Some practical template/usage ideas

  • Subject-Starter Screen: At the start of class, have a background with subject title, “Do Now” prompt, and on top: Timer (5 min), Randomizer (for starter student), Traffic Light (behaviour cue), Sound Level monitor.

  • Group Activity Screen: Background: “Group Work – 12 mins” graphic designed in Canva. On top: Timer, Group Maker widget, Embed (Padlet or other collaborative board), Sound Level.

  • Exit Ticket Screen: Background: “Exit Ticket” visual, with Poll widget on top, Text box for instructions, Countdown timer (2 mins).

  • Remote/Hybrid Ready: Canva design includes your Zoom link or shared doc link; embed that; top it with Text box for instructions, Timer, Poll for feedback.

Tips & Tricks

  • Make sure your design in Canva has clear space where your widgets will appear (so your timer or text box doesn’t hide important info).

  • If using projector or interactive whiteboard, check aspect-ratio: Classroomscreen supports 16:9, 4:3, etc.

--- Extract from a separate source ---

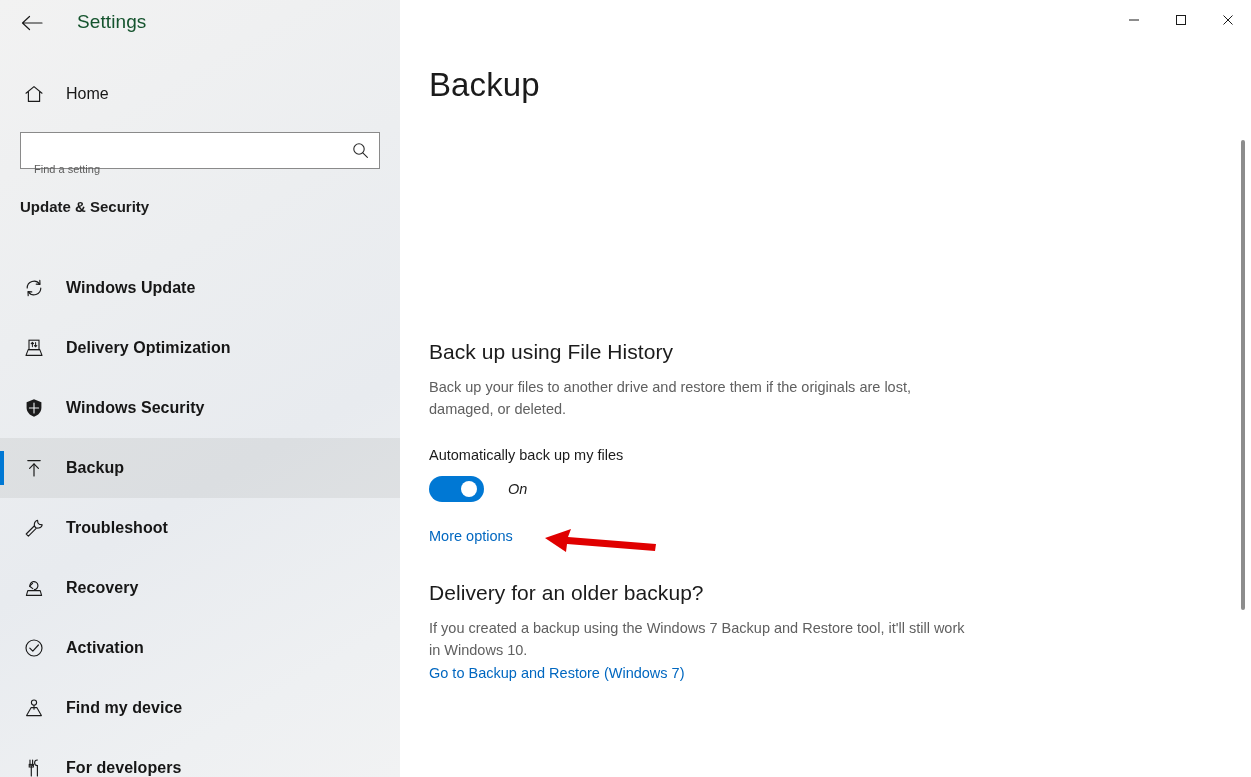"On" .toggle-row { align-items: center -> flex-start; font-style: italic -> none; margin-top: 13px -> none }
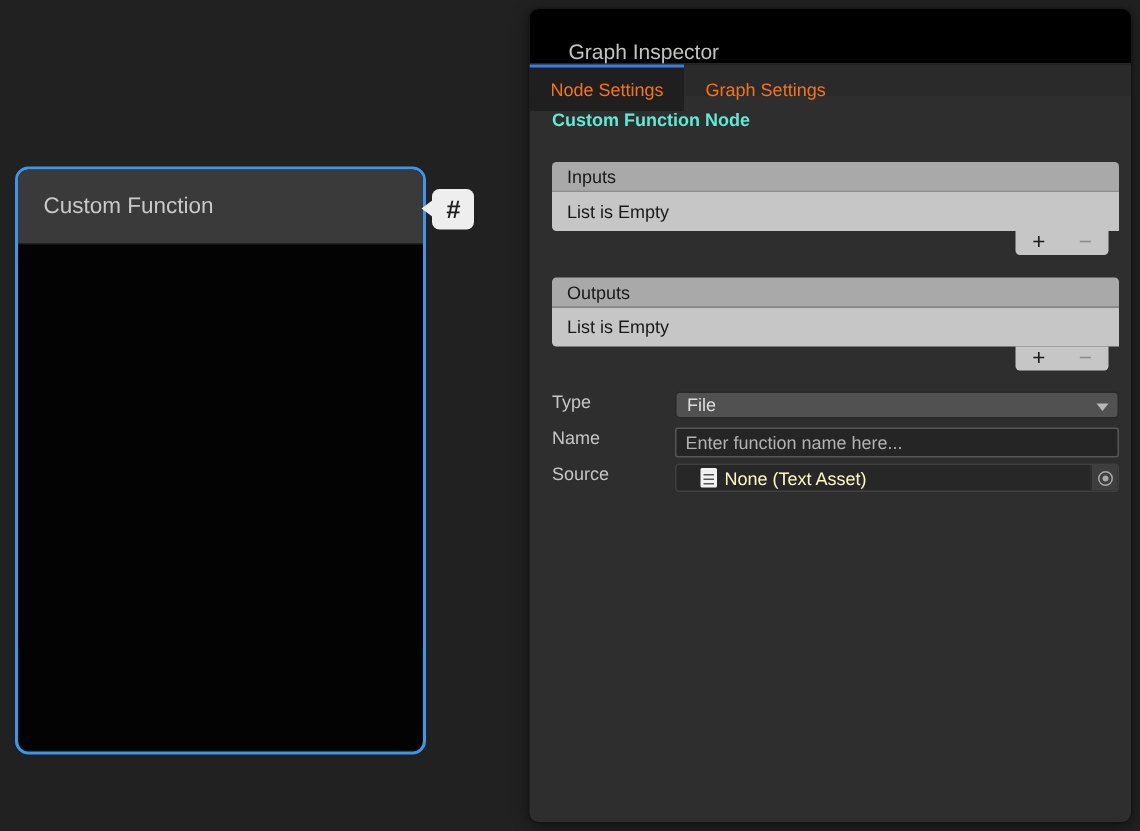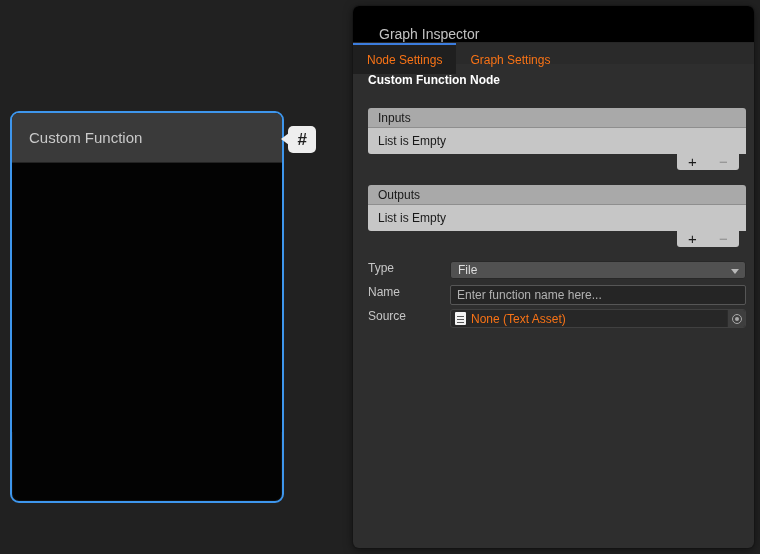"Custom Function Node" .heading { color: #ffffff -> #5eead4 }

Make sure your background/design matches so it’s not distorted.

  • If you embed via Canva and then change the Canva design later, the embed will update automatically (handy!) because Canva embeds support live updates.

  • When designing backgrounds, consider “subtle” visuals so your widgets (timers, names) stand out rather than compete with loud visuals.

  • For quick start, use one of the ready-made screens in the Classroomscreen Library and then swap the background/design to your Canva version.

Final Thoughts

In my experience as a secondary educator, Classroomscreen has transformed how I run the classroom. It’s not just about “digital whiteboard” but more about workflow, structure, visual clarity, engagement. The fact that you can layer timers, name pickers, noise monitors, polls, embed other tools—and do this with a free version is huge.

When you add Canva into the mix, the look and feel rise to a new level: your screen becomes purposeful, branded, high-quality, and that matters for secondary students who are used to slick digital design.

If you are teaching secondary (grades 7-12), I strongly encourage you to:

  • Give Classroomscreen a try (no sign-up required)

  • Explore its widgets and think about your classroom routines (time management, group work, transitions)

  • Use Canva to design one or two custom backgrounds/templates that reflect your subject or class identity

  • Embed your design in Classroomscreen and layer your widgets—practice this for one class.

  • Reflect on how it helps: Are transitions smoother? Are students more aware of time? Is engagement higher?

Once you see how much smoother a class runs when your screen is well-designed and supports your routines, it becomes one of your “go-to” tools.